All sorption processes take place outside the body and are classic examples of adsorbate-adsorbent interaction: the essence of the sorbent is that it firmly binds (removes from the solution) unwanted molecules (bacterial endotoxins), while it is not able to bind useful molecules (drugs and biological components liquids).

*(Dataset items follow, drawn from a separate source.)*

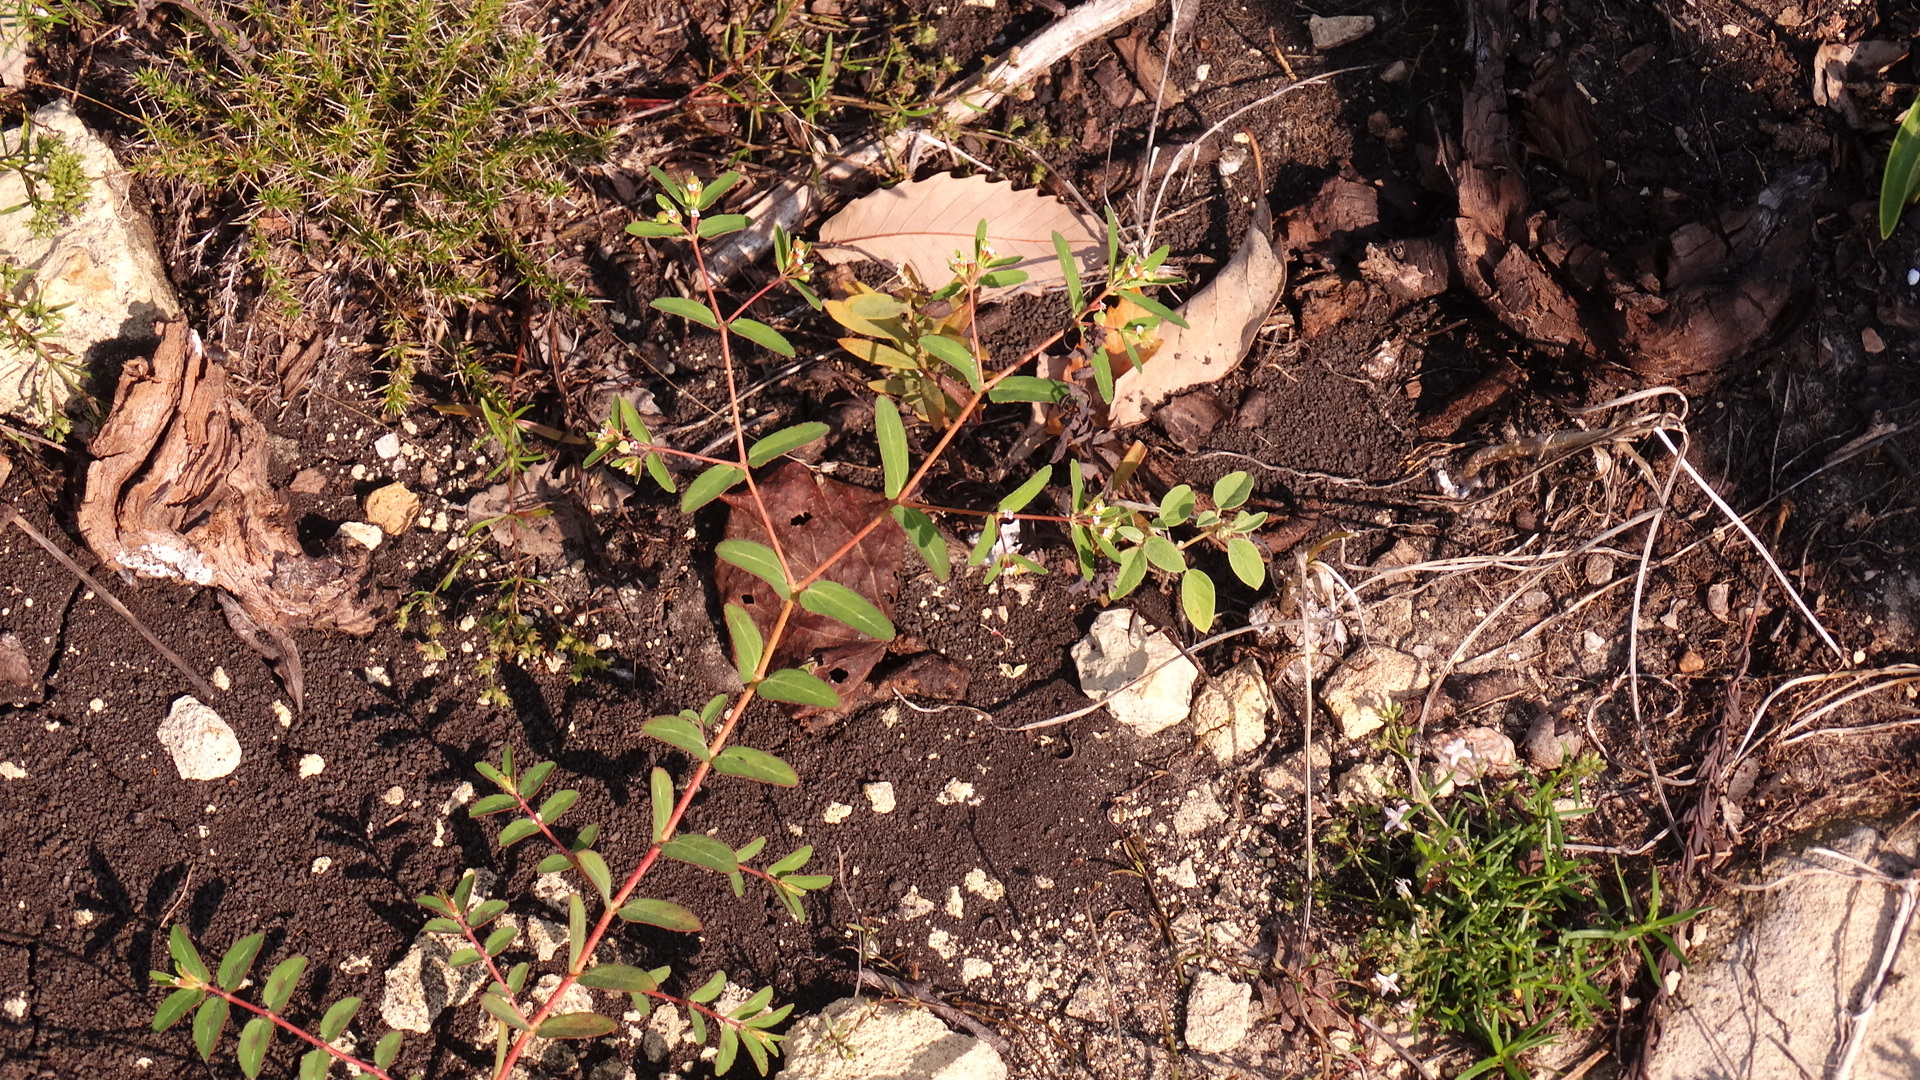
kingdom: Plantae
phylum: Tracheophyta
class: Magnoliopsida
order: Malpighiales
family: Euphorbiaceae
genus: Euphorbia
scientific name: Euphorbia nutans
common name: Eyebane
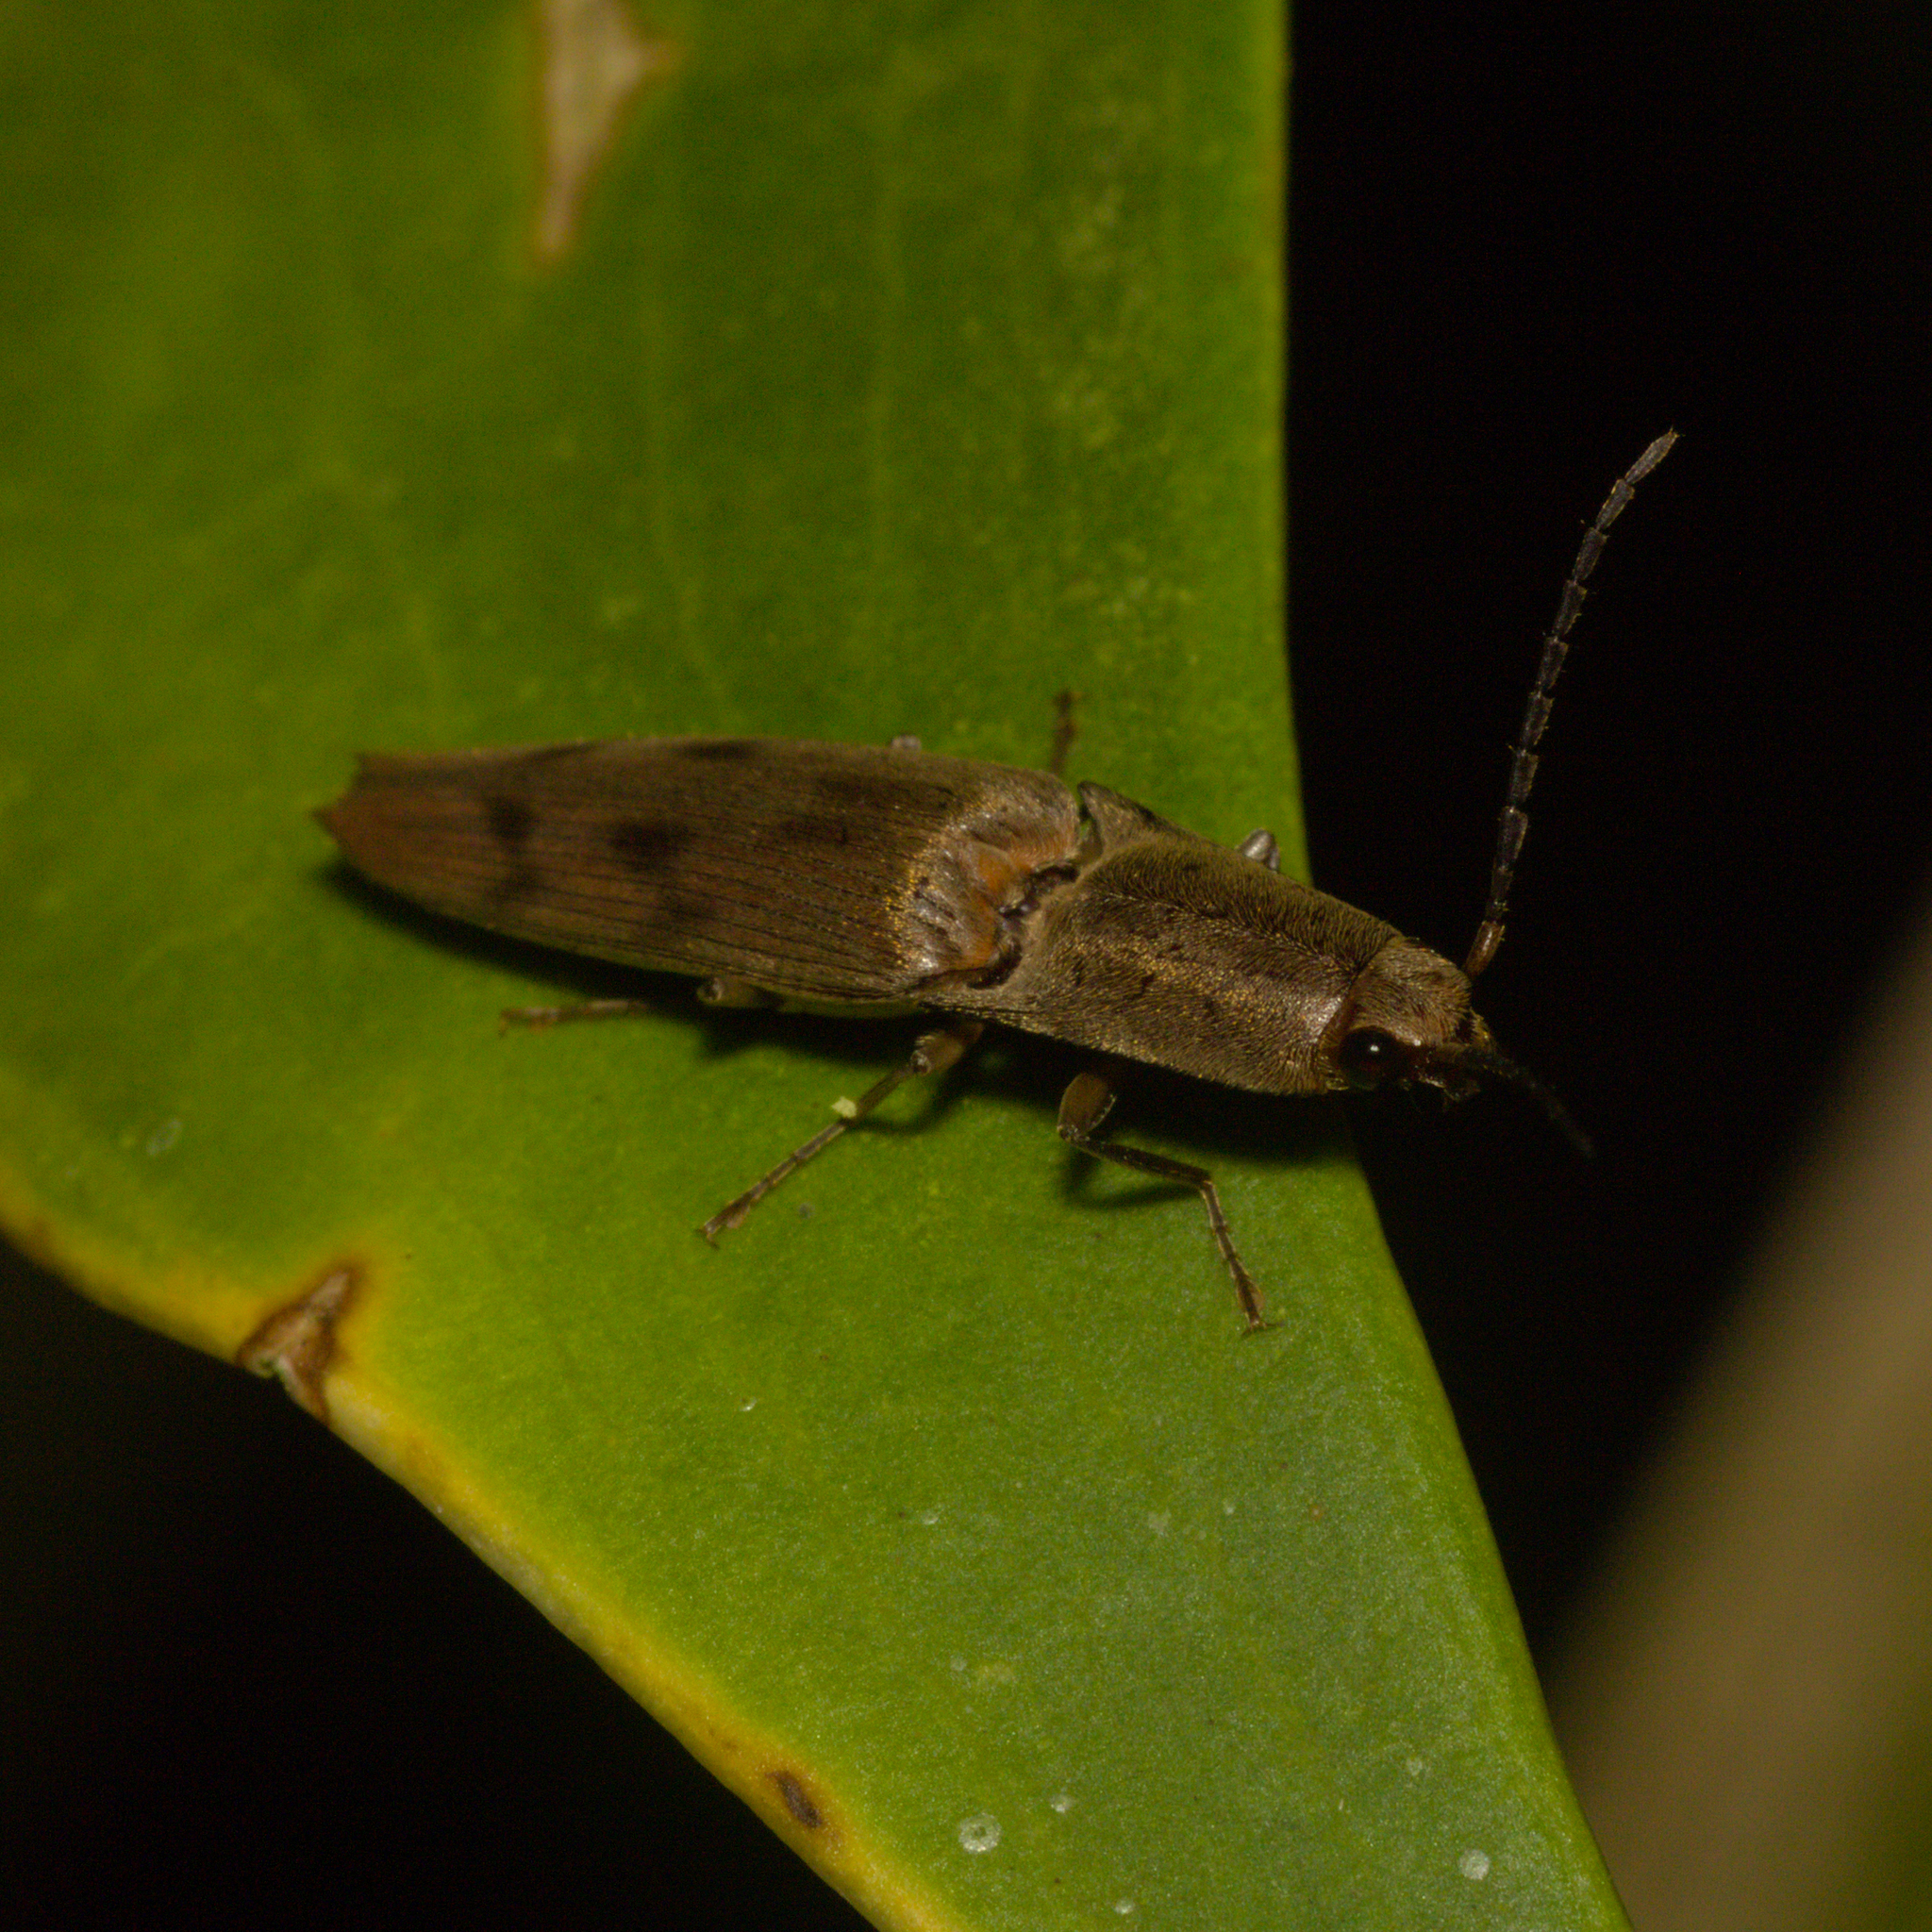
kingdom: Animalia
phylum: Arthropoda
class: Insecta
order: Coleoptera
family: Elateridae
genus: Monocrepidius
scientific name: Monocrepidius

The proposed technical solution was obtained as part of the work under Agreement No. 14.577.21.0165 between the Ministry of Education and Science of the Russian Federation (State customer) and MSTU. N.E. Bauman.

Claims (9)

1. Sorption material, which is a porous polymer carrier, the functional groups on the surface of which are covalently linked to the ligand in an amount of from 1% to 25% by weight, capable of forming strong complexes with bacterial endotoxins, while the porous polymer carrier is made in the form of granules size from 50 to 900 microns from a polymer or copolymer obtained from monomers selected from the series: acrylic acid, methacrylic acid, acrylamide, methacrylamide, methyl acrylate, methyl methacrylate, glycidyl methacrylate, in nyl acetate, allyl amine, sodium 2-methylprop-2-en-1-sulfonate, allyl glycidyl ether, divinylbenzene, ethylene glycol dimethacrylate, triethylene glycol dimethacrylate, N, N-bis (methacrylamide), as a ligand for the binding of bacterial endotoxins, it contains organic endotoxins, a compound containing primary and secondary amino groups and hydrophobic substituents represented by the following formula:

where R is an aliphatic unbranched radical C _n H _{2n + 1} , n ranges from 1 to 18; benzyl; 4-chlorobenzyl; 4-phenylbenzyl; 4-methylbenzyl; the ratio of x + y lies in the range from 1 to 4; the ratio of y to x ranges from 0 to 1. 2. The method of obtaining the sorption material described in paragraph 1, which consists in polymerizing components or mixtures of components selected from the series: acrylic acid, methacrylic acid, acrylamide, methacrylamide, methyl acrylate, methyl methacrylate, glycidyl methacrylate, vinyl acetate, allylamine, sodium 2-methylprop-2-en-1-sulfonate, allyl glycidyl ether, divinylbenzene, ethylene glycol dimethacrylate, triethylene glycol dimethacrylate, N, N-bis (methacrylamide), the polymerization being carried out in the presence of compounds selected from cyclohexanol, toluene, polyvinyl alcohol, polyvinylpyrrolidone or mixtures thereof, at a temperature of 70-80 ° C; ligand synthesis is carried out separately using one of the following components: ethylene diamine, diethylene triamine, triethylenetetramine or tetraethylene pentamine, which are mixed with one of the following components: octadecyl bromide, dodecyl bromide, octyl bromide, butyl bromide, methyl iodide, benzyl chloride, 4-chlorobenzyl 4-methylbenzyl chloride, 4-phenylbenzyl chloride, the reaction is carried out in ethanol as a solvent during boiling, then the synthesized ligand is immobilized on a polymer carrier at room temperature or boiling in ethane ole. 3. The use of the sorption material described in paragraph 1, for the method of purification of an aqueous protein solution, or an aqueous saline solution, or a blood plasma solution, according to which 50-100 ml of contaminated solution is placed in a vessel containing 10-40 ml of sorption material, a temperature of 20-37 ° C for a period of from one minute to three hours, after which the solution is separated by filtration.